Tutte categorie che il coronavirus ha gettato nella difficoltà ancora più di quanto fossero prima della pandemia. Il Papa ha spiegato che fra loro “molti sono padri e madri di famiglia che faticosamente lottano per poter apparecchiare la tavola per i figli e garantire ad essi il minimo necessario”. Per questo è necessario accendere l’attenzione e prodigarsi in aiuti concreti.
“Mi piace pensare che possa diventare l’occasione di una vera e propria alleanza per Roma in cui ognuno, per la sua parte, si senta protagonista della rinascita della nostra comunità dopo la crisi”, ha spiegato il Papa nella lettera. Il Papa conosce il tessuto sociale della città di cui è Vescovo. E riconosce “il gran numero di persone che in questi giorni si è rimboccato le maniche per aiutare e sostenere i deboli”.
L’aumento delle donazioni per le persone che assistono poveri e malati ne è una prova concreta e tangibile. Come lo sono anche tutte le “manifestazioni che hanno visto i romani affacciarsi alle finestre e ai balconi per applaudire i medici e gli operatori sanitari, cantare e suonare, creando comunità e rompendo la solitudine che insidia il cuore di molti di noi”.
Manifestazioni di partecipazione e solidarietà che hanno colpito il cuore di Francesco e lo hanno spinto a diventare un attore concreto della sfida contro la pandemia. Donando contributi per la ripartenza e per l’alleviamento delle sofferenze maggiori, aiutando quella parte di Chiesa che ogni giorno, silenziosamente, si mette in gioco per raccogliere il fratello in difficoltà.
Un segno di vicinanza a tutte le persone che vogliono agire “per il bene comune“, ha spiegato il Papa. E il sigillo di una Chiesa che conosce i suoi figli, e condivide la preoccupazione dell’umanità per un mondo più giusto. Accompagnando con la carità i bisognosi. collaborando con le istituzioni e con ogni realtà socio-economica.
Perché si è parte di una grande famiglia che lotta per un interessa comune. Proprio ai rappresentati della società civile e del mondo del lavoro si rivolge il Papa.

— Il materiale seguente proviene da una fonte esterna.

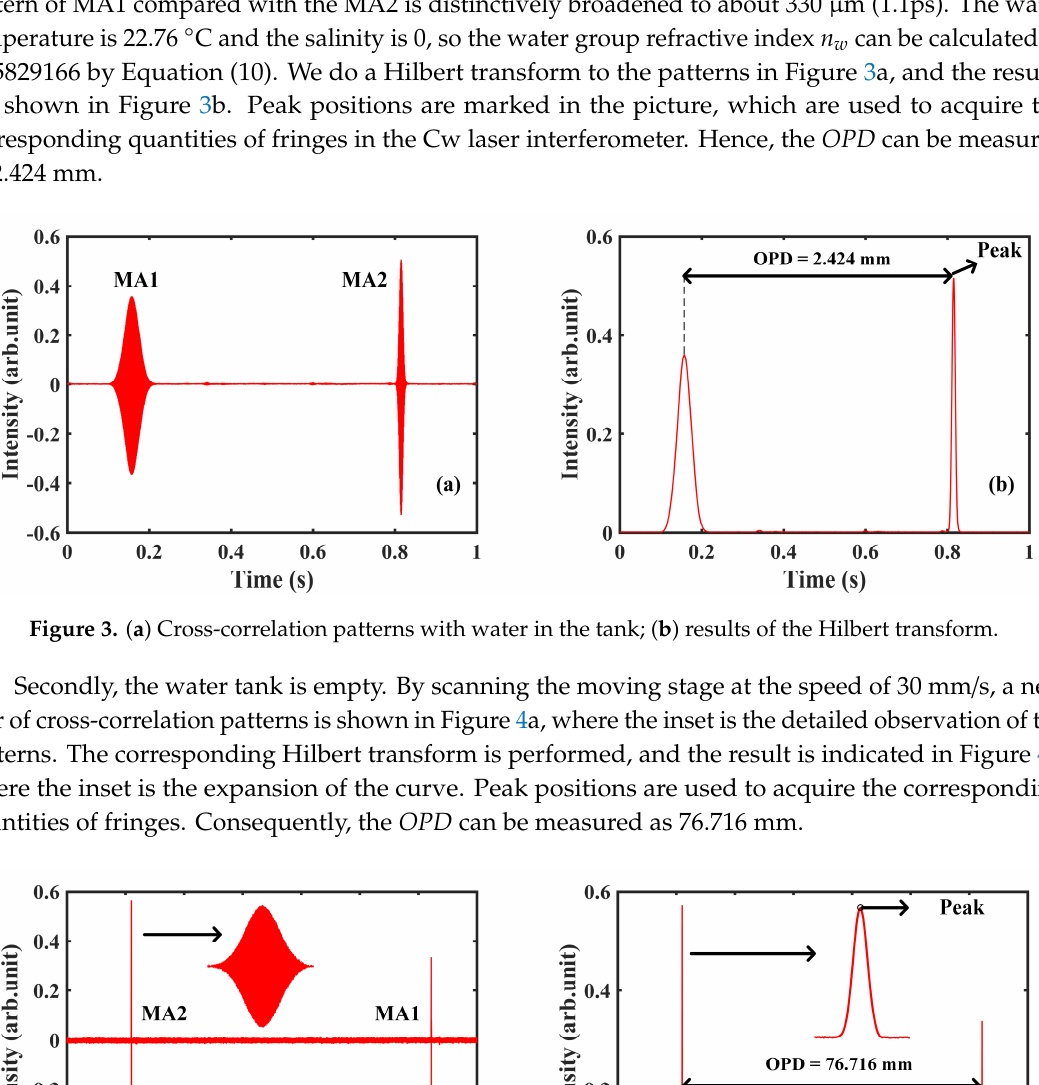
Figure 4. ( a ) Cross-correlation patterns without water in the tank; ( b ) results of the Hilbert transform.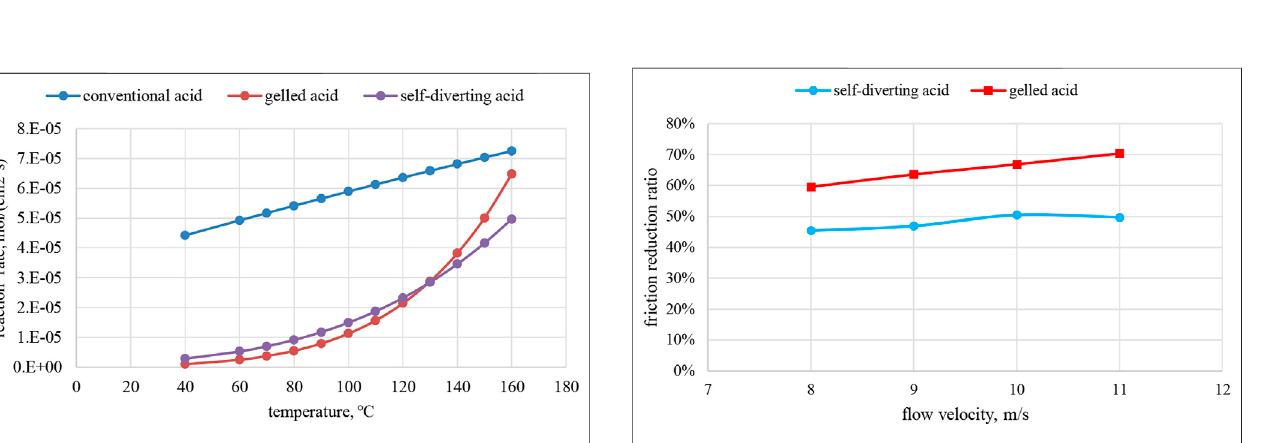
FIGURE 3 | Effect of temperature on the acid reaction rate.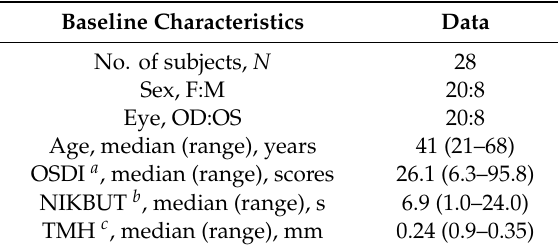
Table 1. Demographic data of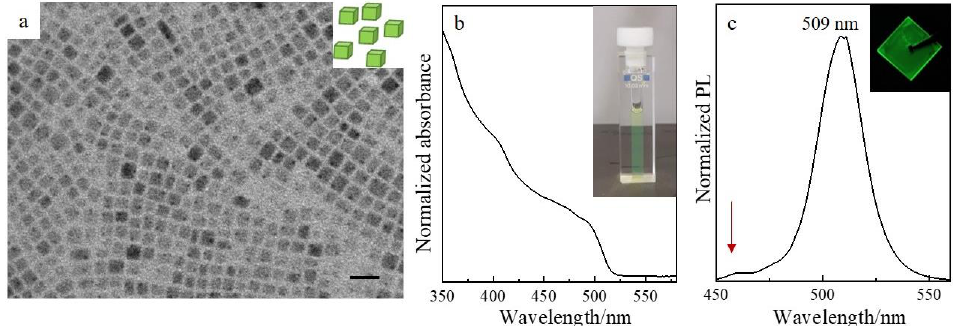
Figure 1. Transmission electron micrograph ( a , scale bar 20 nm), UV-Vis absorbance ( b ) and photoluminescence ( c ) spectra of organic-capped CsPbBr 3 NCs in toluene solution ( b ) and spin coated on quartz slide ( c ). Pictures of the colloidal CsPbBr 3 NCs solution under solar light illumination and of CsPbBr 3 NC thin film on quartz under 365 nm UV- lamp illumination are reported as inset in panel b and c, respectively.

A quei corpi “chiamati a dare ascolto a questa richiesta e a trasformarla in politiche e azioni concrete per il bene della città”.
E a mettere in campo azioni e politiche “che tutelino soprattutto coloro che rischiano di rimanere esclusi dalle tutele istituzionali e che hanno bisogno di un sostegno che li accompagni, finché potranno camminare di nuovo autonomamente”. La speranza di Francesco è che dopo la pandemia si verifichi una reazione altrettanto forte, che spinga per una “vera e propria alleanza per Roma in cui ognuno, per la sua parte, si senta protagonista della rinascita della nostra comunità dopo la crisi”.
Invitando i sacerdoti ad essere i primi contributori del fondo. Invito raccolto dal cardinale De Donatis, che si è detto “profondamente grato” al Pontefice per avere istituito questo fondo. Cogliendo “tutto l’amore e la sollecitudine” di Francesco. Che avrà certamente una risposta, spiega il cardinale, corale con istituzioni e associazioni.